Information des candidats non retenus :
Les candidats non retenus en sont informés à l’issue de la procédure.
Formation
Les personnes n’ayant pas la qualité de fonctionnaire suivront un module spécifique relatif aux obligations des agents en matière de déontologie, à l’organisation et au fonctionnement des services publics ainsi qu’à la gestion des ressources humaines dans la fonction publique.
Déontologie
L’accès à cet emploi n’est pas soumis à une déclaration de situation patrimoniale ni à une déclaration d’intérêts préalable à la prise de fonctions.
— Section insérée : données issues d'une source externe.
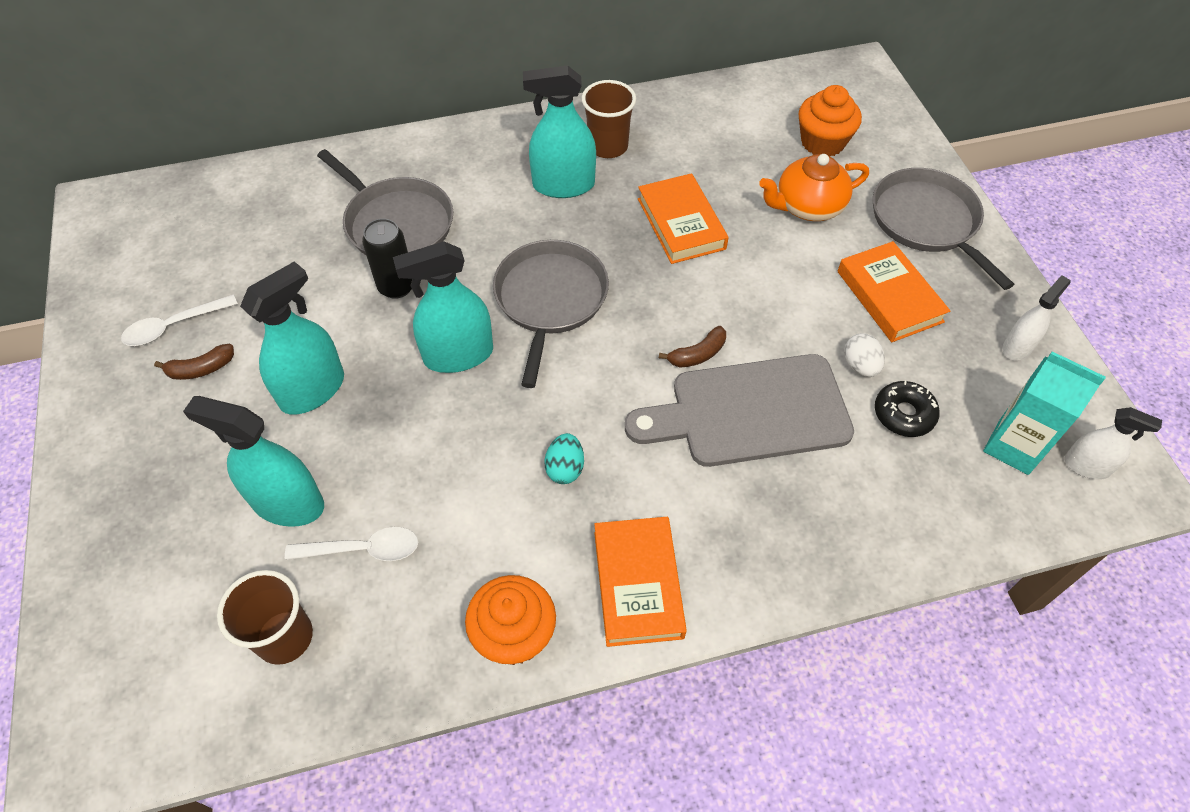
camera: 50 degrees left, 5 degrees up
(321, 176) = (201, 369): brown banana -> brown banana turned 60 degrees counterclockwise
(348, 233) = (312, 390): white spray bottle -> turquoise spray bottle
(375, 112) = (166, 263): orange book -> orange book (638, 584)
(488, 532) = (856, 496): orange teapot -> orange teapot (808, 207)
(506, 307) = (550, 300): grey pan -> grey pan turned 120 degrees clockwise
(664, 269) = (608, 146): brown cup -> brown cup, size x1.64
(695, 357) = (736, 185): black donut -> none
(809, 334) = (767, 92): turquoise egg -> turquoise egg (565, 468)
Toutefois, pour les personnes ayant exercé une activité dans le secteur privé au cours des trois dernières années qui précédent, un contrôle de la compatibilité de cette activité avec les fonctions exercées sera effectué préalablement à la nomination par l’autorité hiérarchique qui pourra, le cas échéant, saisir pour avis, préalablement à sa décision, le référent déontologue du ministère ou la Haute Autorité pour la transparence de la vie publique, en application du code général de la fonction publique.
Références
Code général de la fonction publique.
Décret n° 2019-1594 du 31 décembre 2019 relatif aux emplois de direction de l’Etat.
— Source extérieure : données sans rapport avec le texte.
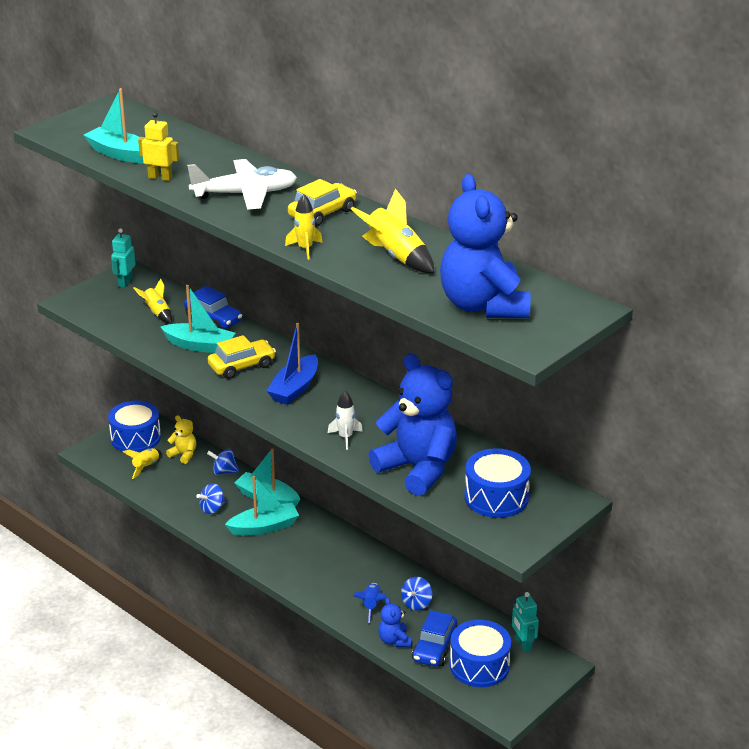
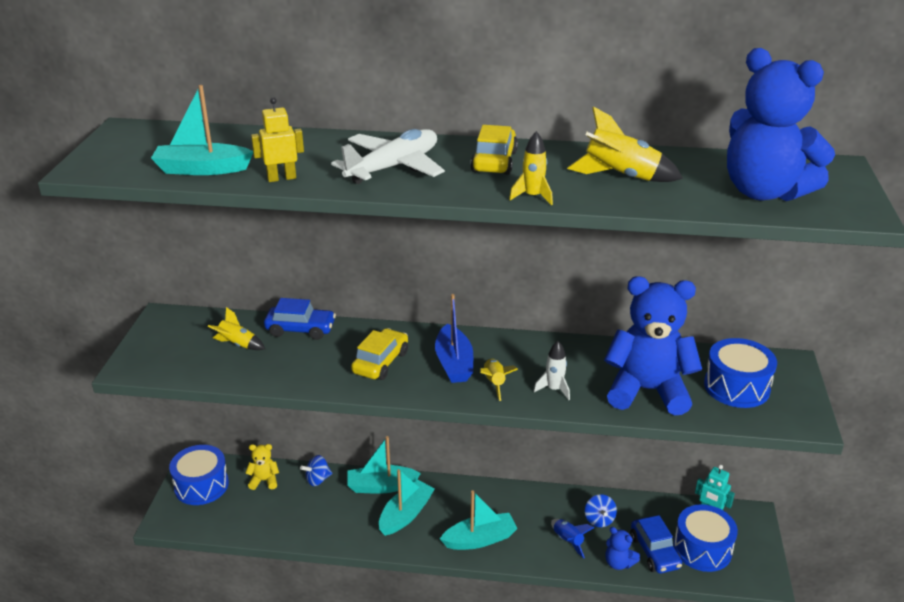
camera: 35 degrees left, 0 degrees up
(125, 282) = (169, 327): turquoise robot -> none
(146, 467) = (239, 509): yellow rocket -> yellow rocket (494, 383)
(199, 346) = (317, 359): turquoise boat -> turquoise boat (480, 539)
(212, 508) = (341, 520): blue spinning top -> none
Décret n° 2022-1453 du 23 novembre 2022 relatifs aux conditions de classement, d’avancement et de rémunération applicables à certains emplois supérieurs de la fonction publique de l’Etat.
Arrêté du 31 décembre 2019 fixant les modalités de recrutement des emplois de direction au ministère chargé de l’éducation nationale et au ministère chargé de l’enseignement supérieur et de la recherche prévues par le décret n° 2019-1594 du 31 décembre 2019 relatif aux emplois de direction de l’Etat.
Arrêté du 23 novembre 2022 relatif à la répartition par niveaux des emplois relevant du décret n° 2022-1453 du 23 novembre 2022 relatif aux conditions de classement, d’avancement et de rémunération applicables à certains emplois supérieurs de la fonction publique de l’Etat.
Arrêté du 23 novembre 2022 pris pour l’application à certains emplois supérieurs de la fonction publique de l’Etat des dispositions du décret n° 2014-513 du 20 mai 2014 portant création d’un régime indemnitaire tenant compte des fonctions, des sujétions, de l’expertise et de l’engagement professionnel dans la fonction publique de l’Etat.